This project involves extracting data from a PostgreSQL instance using Python, performing data cleaning locally, uploading the cleaned data back to the SQL instance, creating a local CRUD (Create, Read, Update, Delete) system for the instance, and implementing a special function for the CRUD that utilizes the GPT API to understand user intent and execute actions in the database.
- Extract Data from PostgreSQL: Use Python to extract data from a PostgreSQL database.
- Clean Data Locally: Review data types, inconsistencies, and missing values locally.
- Upload Cleaned Data: Upload the cleaned data back to the PostgreSQL instance.
- Create Local CRUD: Implement a CRUD system locally for the PostgreSQL instance.
- Special Function Using GPT API: Develop a function that utilizes the GPT API to analyze user input and perform corresponding actions in the database.
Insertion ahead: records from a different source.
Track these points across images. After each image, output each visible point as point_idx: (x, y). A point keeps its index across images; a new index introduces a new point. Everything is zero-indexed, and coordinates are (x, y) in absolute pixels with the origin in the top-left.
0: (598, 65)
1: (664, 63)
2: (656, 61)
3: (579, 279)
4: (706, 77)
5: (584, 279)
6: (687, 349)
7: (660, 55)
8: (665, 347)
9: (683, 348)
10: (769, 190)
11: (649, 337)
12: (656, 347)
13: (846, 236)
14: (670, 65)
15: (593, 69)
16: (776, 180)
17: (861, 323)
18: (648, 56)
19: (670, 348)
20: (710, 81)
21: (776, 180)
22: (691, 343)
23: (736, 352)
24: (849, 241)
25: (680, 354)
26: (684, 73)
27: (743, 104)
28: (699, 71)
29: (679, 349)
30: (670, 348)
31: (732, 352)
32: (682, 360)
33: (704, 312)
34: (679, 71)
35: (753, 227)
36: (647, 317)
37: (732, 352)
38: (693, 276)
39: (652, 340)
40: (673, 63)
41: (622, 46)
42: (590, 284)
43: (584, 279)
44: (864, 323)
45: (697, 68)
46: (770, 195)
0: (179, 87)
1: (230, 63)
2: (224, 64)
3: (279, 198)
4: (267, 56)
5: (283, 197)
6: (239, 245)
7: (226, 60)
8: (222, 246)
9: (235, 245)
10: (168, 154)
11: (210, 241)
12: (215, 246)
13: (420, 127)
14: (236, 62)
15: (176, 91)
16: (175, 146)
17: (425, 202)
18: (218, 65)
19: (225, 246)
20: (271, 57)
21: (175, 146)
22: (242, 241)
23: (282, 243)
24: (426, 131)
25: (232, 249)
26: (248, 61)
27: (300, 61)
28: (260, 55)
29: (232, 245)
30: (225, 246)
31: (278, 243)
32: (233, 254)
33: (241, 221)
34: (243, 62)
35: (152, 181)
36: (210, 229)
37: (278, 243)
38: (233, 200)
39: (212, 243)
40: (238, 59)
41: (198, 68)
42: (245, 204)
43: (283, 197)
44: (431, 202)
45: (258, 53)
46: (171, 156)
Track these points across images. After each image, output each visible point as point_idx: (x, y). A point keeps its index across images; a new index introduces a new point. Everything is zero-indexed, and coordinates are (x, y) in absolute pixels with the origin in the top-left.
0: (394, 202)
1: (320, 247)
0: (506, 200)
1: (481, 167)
- Transfer CRUD to FastAPI: Transition the complete CRUD system to an API using FastAPI, utilizing appropriate API methods such as GET, POST, DELETE, and PUT.
- README.md: This document provides an overview of the project and its tasks.
- requirements.txt: Includes all dependencies needed for the project.
- main.py: Contains the main code for the project.
- database:
- models.py: Contains the Class from the schemas of the database that is used in the CRUD.
- database.py: This file is in charge of downloading the DataBase from the PostgreSQL instance and using pandas to transform it into a DataSet for processing.
- cleaning_data.py: The code in this file is responsible for cleaning the data after downloading it from the PostgreSQL instance.
- crud.py: This code is the one in charge of the functions of the crud and the function of gpt.
- utils:
- models.py: In this file is the request model from the API used to run main.py.
- Setup Environment: Ensure Python and the required dependencies from requirements.txt are installed, for install the dependencies use "pip install -r requirements.txt".
- For running main.py first create a file .env with the API key of openai and the URL of the database, it is exported as OPENAI_API_KEY variable and DATABASE_URL variable.
- For the API key it can be downloaded from the OpenAI Overview page, log in with your email address, go to settings, click on "Your Profile" and go to the User API keys.
- For the URL of the database you can create the variable using vercel.
- Run main.py: Execute main.py to initiate the project, use "uvicorn main:app --reload" to initiate the project.
- Enter the localHost to begin working with the database and the functions of the CRUD, use the URL: "http://127.0.0.1:8000/docs" or access the endpoints.
- The FastAPI interface will request information about the database in order to carry out any of the requests.
- To use the GPT function, input the desired prompt. It's best to specify the database request type in the prompt. For reading and updating, include relevant information (e.g., age, location, salary). For reading and deleting, provide the row ID and specify the action (create, read, update, or delete).